■ Task description: Repeat every entry word for word. Images do not belong in the copy.

Named joint coordinates:
_ _ _ _
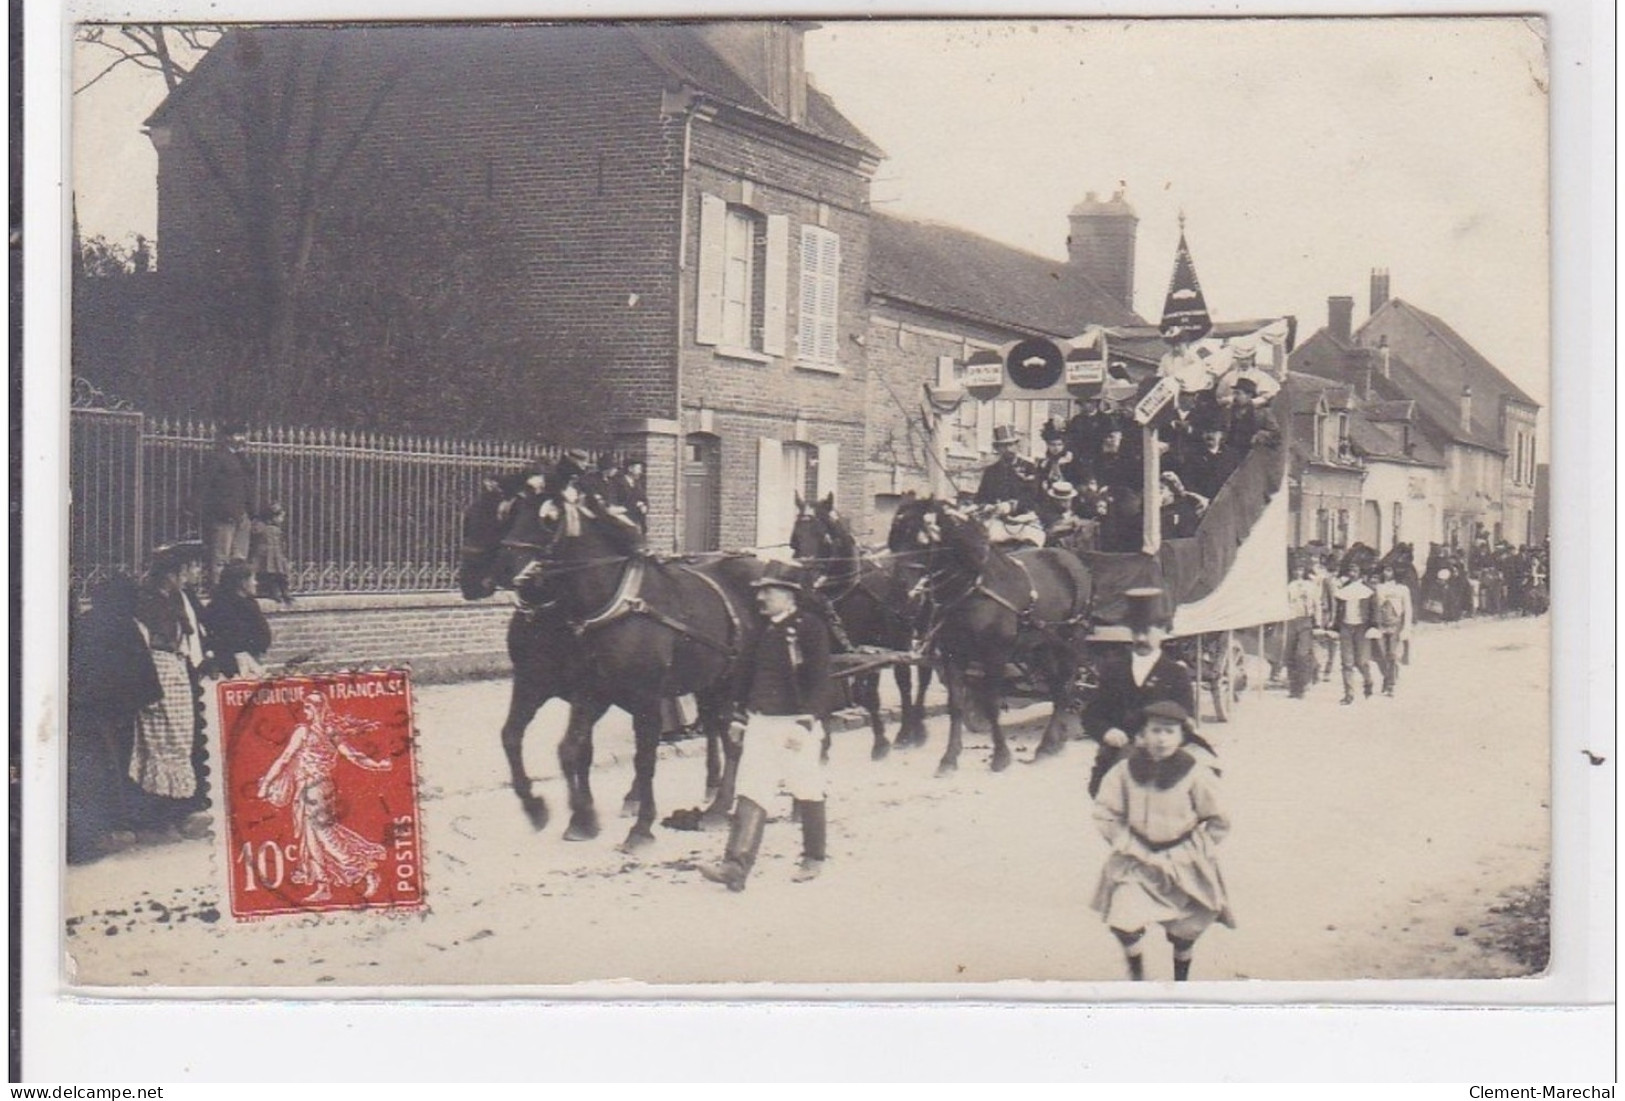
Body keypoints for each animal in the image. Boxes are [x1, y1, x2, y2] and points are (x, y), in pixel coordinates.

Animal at [783, 496, 936, 763]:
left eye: (824, 536)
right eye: (797, 535)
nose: (805, 581)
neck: (844, 588)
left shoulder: (865, 648)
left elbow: (871, 695)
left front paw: (880, 744)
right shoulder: (837, 649)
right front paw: (825, 748)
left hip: (911, 632)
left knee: (914, 678)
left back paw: (912, 731)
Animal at [884, 496, 1098, 776]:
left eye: (922, 541)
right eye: (894, 539)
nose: (898, 591)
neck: (973, 588)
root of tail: (1072, 560)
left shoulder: (994, 655)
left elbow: (992, 703)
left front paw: (1000, 757)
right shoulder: (953, 654)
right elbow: (957, 705)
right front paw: (949, 759)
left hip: (1071, 637)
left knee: (1066, 683)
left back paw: (1048, 743)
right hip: (1042, 646)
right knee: (1056, 686)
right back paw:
_ _ _ _
■ Written answer:
Body keypoints for each animal in the image. Boxes are [x1, y1, x2, y2] and points are (x, y), in pixel coordinates.

Animal at [783, 496, 936, 763]:
left eye: (824, 536)
right eye: (797, 535)
nose: (805, 581)
neck: (844, 588)
left shoulder: (865, 648)
left elbow: (871, 695)
left front paw: (880, 744)
right shoulder: (837, 649)
right front paw: (825, 748)
left hip: (911, 632)
left knee: (914, 678)
left back paw: (912, 731)
Animal at [884, 496, 1098, 776]:
left eye: (922, 541)
right eye: (894, 539)
nose: (898, 591)
neck: (973, 588)
root of tail: (1072, 560)
left shoulder: (994, 655)
left elbow: (992, 703)
left front paw: (1000, 757)
right shoulder: (953, 654)
right elbow: (957, 705)
right front paw: (949, 759)
left hip: (1071, 637)
left knee: (1066, 683)
left back paw: (1048, 743)
right hip: (1042, 646)
right knee: (1056, 686)
right back paw:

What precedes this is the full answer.